Like I have written before, Rwanda’s post-genocide runaway success has hit lots of these naysayers with envy and shame. The country has nearly broken all the usual Western Afro-pessimist prognoses of Africa’s fate: Nearly doubling life expectancy in just 25 years, halving the poverty rate, giving near-universal healthcare to its people, and being one of the least corrupt countries in the world, Rwanda defies these Western institutions’ logic for failing to be a failed state just like their development models predict for every African country. No wonder folks at such aptly named institutions like the International Crisis Group, The ‘Human Rights Watch’ etc, are very disappointed!

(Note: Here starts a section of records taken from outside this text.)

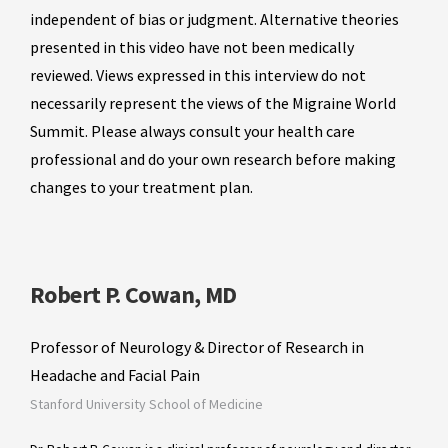
independent of bias or judgment. Alternative theories
presented in this video have not been medically
reviewed. Views expressed in this interview do not
necessarily represent the views of the Migraine World
Summit. Please always consult your health care
professional and do your own research before making
changes to your treatment plan.
Robert P. Cowan, MD
Professor of Neurology & Director of Research in
Headache and Facial Pain
Stanford University School of Medicine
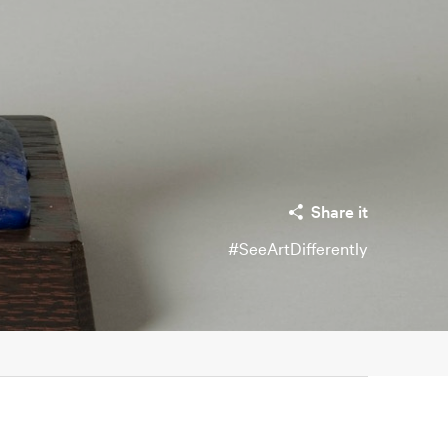
Share it
#SeeArtDifferently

The Judi Revers and the Filip Reyntjens of this world, if they have any souls, that is, need to realize the pain they are causing these poor survivors of Africa’s worst crime against humanity. They owe it to these victims and their children to use their privileged positions to inform the world of what befell their parents and grandparents so that this crime is never repeated anywhere, rather than parroting in vainglorious conspiracies under the guise of ‘human rights’ and ‘democracy’ advocacy.

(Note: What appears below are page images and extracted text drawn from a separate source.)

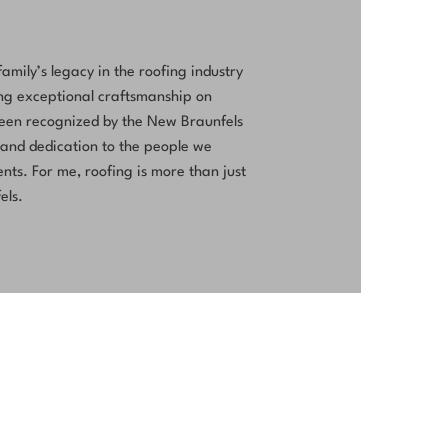
ily’s legacy in the roofing industry
ing exceptional craftsmanship on
been recognized by the New Braunfels
 and dedication to the people we
nts. For me, roofing is more than just
els.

You would think that these conspiracy theorists would listen to people like the Canadian Lieutenant-General Roméo Dallaire, who, as Force Commander of the United Nations Assistance Mission for Rwanda (UNAMIR) in 1993-1994 witnessed the genocide against the Tutsis firsthand and has written compellingly about what he saw. Gen Dallaire, in a recent article in a Canadian newspaper reviewing journalist Linda Melvern’s book against these denialists, puts it succinctly:

“For survivors of the genocide against the Tutsis in Rwanda, for their descendants and the descendants of the million people massacred, for all of us who witnessed the horror and continue to live with it 25 years on, there is nothing more abhorrent than denial. And yet, morally repugnant and politically motivated revisionism of the facts continues….Truth and lies have found new buzzwords recently, such as “gaslighting,” “fake news,” “deflection” and “blame on both sides.” Melvern clearly demonstrates how these exact strategies have been (and continue to be) critical components of political deception around the genocide against the Tutsis. She reminds us that the official stages of a genocide include the final stage: denial. And that final stage does not end. It goes on forever. Its purpose: “to destroy truth and memory.”

Linda Melvern is a British investigative journalist and author whose forthcoming book “Intent to Deceive. Denying the Genocide of the Tutsis” with devastating accuracy examines the conspiracy to deny this despicable crime.  Gen. Dallaire in his review of the book adds: “With cringeworthy accuracy, Melvern also exposes willful deception – on the part of countries and individuals with everything to lose – to manipulate the next generation into revisionists and genocide deniers. These duped academics, journalists and other “experts” continue to propagate self-serving lies onto the victims, aiming to wreak damage as repugnant as that of the earliest colonialists.”

This is the mission of deniers and revisionists of the genocide against Rwanda’s Tutsis in 1994. They need to be exposed for who and what they are.